Support text return type for SentenceChunker

chonkie-ai · Jan 7, 2025 · 1a3726d · 1a3726d
1 parent 30c84de
commit 1a3726d
Showing 1 changed file with 14 additions and 3 deletions.
diff --git a/src/chonkie/chunker/sentence.py b/src/chonkie/chunker/sentence.py
@@ -1,7 +1,7 @@
 """Sentence chunker."""
 from bisect import bisect_left
 from itertools import accumulate
-from typing import Any, List, Union
+from typing import Any, List, Union, Literal
 
 from chonkie.types import Chunk, Sentence, SentenceChunk
 
@@ -33,6 +33,7 @@ def __init__(
         min_characters_per_sentence: int = 12,
         approximate: bool = True,
         delim: Union[str, List[str]] = [".", "!", "?", "\n"],
+        return_type: Literal["chunks", "texts"] = "chunks",
         **kwargs
     ):
         """Initialize the SentenceChunker with configuration parameters.
@@ -48,6 +49,8 @@ def __init__(
             min_characters_per_sentence: Minimum number of characters per sentence
             approximate: Whether to use approximate token counting (defaults to True)
             delim: Delimiters to split sentences on
+            return_type: Whether to return chunks or texts
+
         Raises:
             ValueError: If parameters are invalid
 
@@ -62,6 +65,8 @@ def __init__(
             raise ValueError("min_sentences_per_chunk must be at least 1")
         if min_characters_per_sentence < 1:
             raise ValueError("min_characters_per_sentence must be at least 1")
+        if return_type not in ["chunks", "texts"]:
+            raise ValueError("Invalid return_type.

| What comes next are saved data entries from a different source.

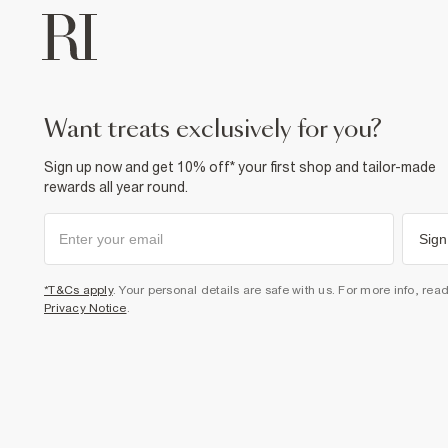
want treats exclusively for you?
Sign up now and get 10% off* your first shop and tailor-made
rewards all year round.
Sign
*T&Cs apply
. Your personal details are safe with us. For more info, rea
Privacy Notice
.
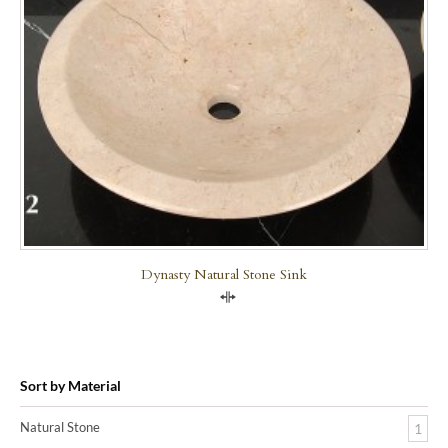
Dynasty Natural Stone Sink
Compare
Sort by Material
Natural Stone
1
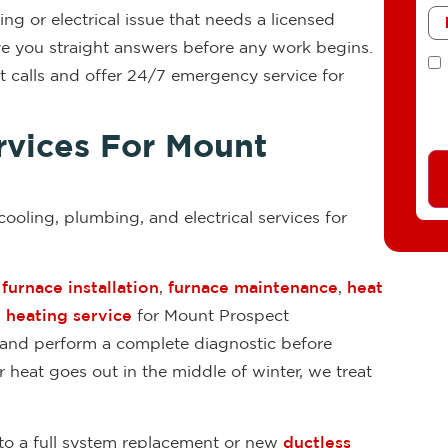
Me
g or electrical issue that needs a licensed
ive you straight answers before any work begins.
T
 calls and offer 24/7 emergency service for
vices For Mount
 cooling, plumbing, and electrical services for
,
furnace installation
,
furnace maintenance
,
heat
heating service
for Mount Prospect
 and perform a complete diagnostic before
eat goes out in the middle of winter, we treat
to a full system replacement or new
ductless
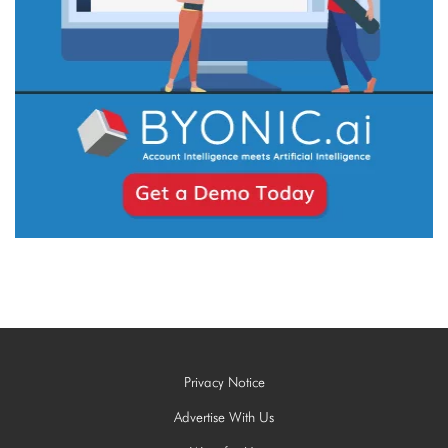
Privacy Notice
Advertise With Us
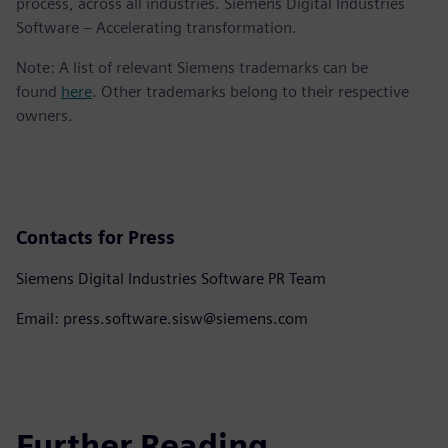
process, across all industries. Siemens Digital Industries
Software – Accelerating transformation.
Note: A list of relevant Siemens trademarks can be
found
here
. Other trademarks belong to their respective
owners.
Contacts for Press
Siemens Digital Industries Software PR Team
Email: press.software.sisw@siemens.com
Further Reading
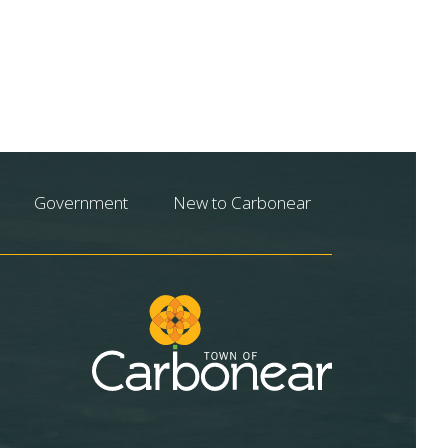
Government
New to Carbonear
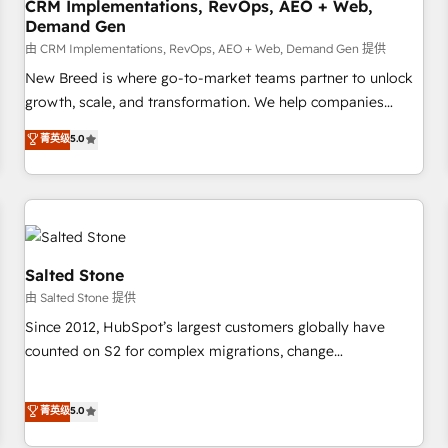
CRM Implementations, RevOps, AEO + Web,
Demand Gen
由 CRM Implementations, RevOps, AEO + Web, Demand Gen 提供
New Breed is where go-to-market teams partner to unlock
growth, scale, and transformation. We help companies
activate HubSpot’s AI-powered customer platform and
菁英级
5.0
operationalize HubSpot’s Loop Marketing framework
through expert-led services, smart agents, and purpose-
built apps, tailored to your business. Together, we unlock
results, fast. ⚙️CRM & RevOps: Align all Hubs to your buyer
journey for clean data, scalability, & reporting. 🎯Demand
Gen & ABM: Drive pipeline with inbound, ABM, AEO, SEO, &
Salted Stone
paid media. 👩‍💻Web Design: Build high-performing
由 Salted Stone 提供
websites with UX, messaging, & conversion strategy that
Since 2012, HubSpot’s largest customers globally have
drive results. 🤖AI Strategy: Activate Breeze Agents,
counted on S2 for complex migrations, change
configure HubSpot AI, & maximize AEO with tailored AI
management, systems integration, and creative solutions
services. 🧩Integrations: Extend HubSpot with custom
that deliver measurable impact and transform brand
菁英级
5.0
integrations, hosting, & maintenance.
experiences As one of the few full-service creative agencies
in the HubSpot ecosystem, we blend strategy, technology,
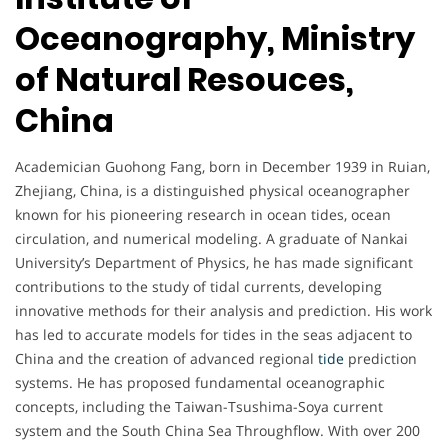
Oceanography, Ministry
of Natural Resouces,
China
Academician Guohong Fang, born in December 1939 in Ruian,
Zhejiang, China, is a distinguished physical oceanographer
known for his pioneering research in ocean tides, ocean
circulation, and numerical modeling. A graduate of Nankai
University’s Department of Physics, he has made significant
contributions to the study of tidal currents, developing
innovative methods for their analysis and prediction. His work
has led to accurate models for tides in the seas adjacent to
China and the creation of advanced regional
tide
prediction
systems. He has proposed fundamental oceanographic
concepts, including the Taiwan-Tsushima-Soya current
system and the South China Sea Throughflow. With over 200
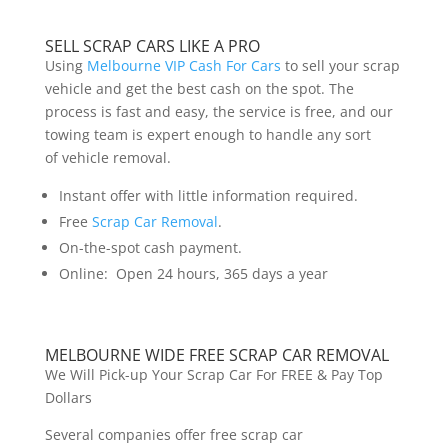
SELL SCRAP CARS LIKE A PRO
Using
Melbourne VIP Cash For Cars
to sell your scrap
vehicle and get the best cash on the spot. The
process is fast and easy, the service is free, and our
towing team is expert enough to handle any sort
of vehicle removal.
Instant offer with little information required.
Free
Scrap Car Removal
.
On-the-spot cash payment.
Online: Open 24 hours, 365 days a year
MELBOURNE WIDE FREE SCRAP CAR REMOVAL
We Will Pick-up Your Scrap Car For FREE & Pay Top
Dollars
Several companies offer free scrap car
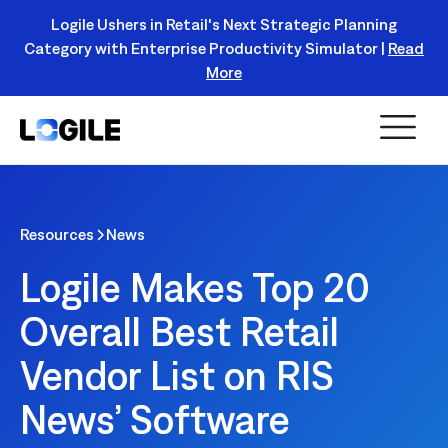
Logile Ushers in Retail's Next Strategic Planning
Category with Enterprise Productivity Simulator |
Read
Register Today!
More
Resources
News
Logile Makes Top 20
Overall Best Retail
Vendor List on RIS
News’ Software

Must be either 'chunks' or 'texts'.")
 
         self.chunk_size = chunk_size
         self.chunk_overlap = chunk_overlap
@@ -70,6 +75,7 @@ def __init__(
         self.approximate = approximate
         self.delim = delim
         self.sep = "🦛"
+        self.return_type = return_type
 
     # TODO: This is a older method of sentence splitting that uses Regex
     # but since Regex in python via re is super slooooow we use a different method
@@ -372,8 +378,13 @@ def chunk(self, text: str) -> List[Chunk]:
                 chunk_sentences = sentences[pos:split_idx]
                 chunk_text = "".join(s.text for s in chunk_sentences)

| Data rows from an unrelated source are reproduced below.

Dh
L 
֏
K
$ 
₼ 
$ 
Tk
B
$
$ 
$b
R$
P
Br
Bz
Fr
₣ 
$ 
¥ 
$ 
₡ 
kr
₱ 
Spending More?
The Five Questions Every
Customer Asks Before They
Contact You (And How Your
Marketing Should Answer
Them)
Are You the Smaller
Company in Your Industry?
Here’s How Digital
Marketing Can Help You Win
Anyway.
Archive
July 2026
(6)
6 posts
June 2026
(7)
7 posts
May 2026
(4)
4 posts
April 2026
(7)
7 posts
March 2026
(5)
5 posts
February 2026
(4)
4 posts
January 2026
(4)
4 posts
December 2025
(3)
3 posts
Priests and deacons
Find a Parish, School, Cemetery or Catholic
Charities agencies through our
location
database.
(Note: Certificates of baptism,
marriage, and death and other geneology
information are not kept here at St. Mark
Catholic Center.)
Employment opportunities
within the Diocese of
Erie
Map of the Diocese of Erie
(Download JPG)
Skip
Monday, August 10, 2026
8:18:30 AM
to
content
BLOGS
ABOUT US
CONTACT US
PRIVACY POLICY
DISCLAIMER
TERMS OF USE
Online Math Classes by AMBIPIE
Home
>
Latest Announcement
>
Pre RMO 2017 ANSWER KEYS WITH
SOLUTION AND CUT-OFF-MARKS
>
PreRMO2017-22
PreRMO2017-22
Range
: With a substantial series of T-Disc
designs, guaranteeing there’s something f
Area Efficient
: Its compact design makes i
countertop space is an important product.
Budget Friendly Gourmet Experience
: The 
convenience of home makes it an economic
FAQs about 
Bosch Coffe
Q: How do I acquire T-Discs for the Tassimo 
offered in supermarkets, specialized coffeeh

                 actual = len(self._encode(chunk_text))
-
-            chunks.append(self._create_chunk(chunk_sentences, actual))
+
+            if self.return_type == "chunks":
+                chunks.append(self._create_chunk(chunk_sentences, actual))
+            elif self.return_type == "texts":
+                chunks.append("".join(chunk_sentences))
+            else:
+                raise ValueError("Invalid return_type. Must be either 'chunks' or 'texts'.")
 
             # Calculate next position with overlap
             if self.chunk_overlap > 0 and split_idx < len(sentences):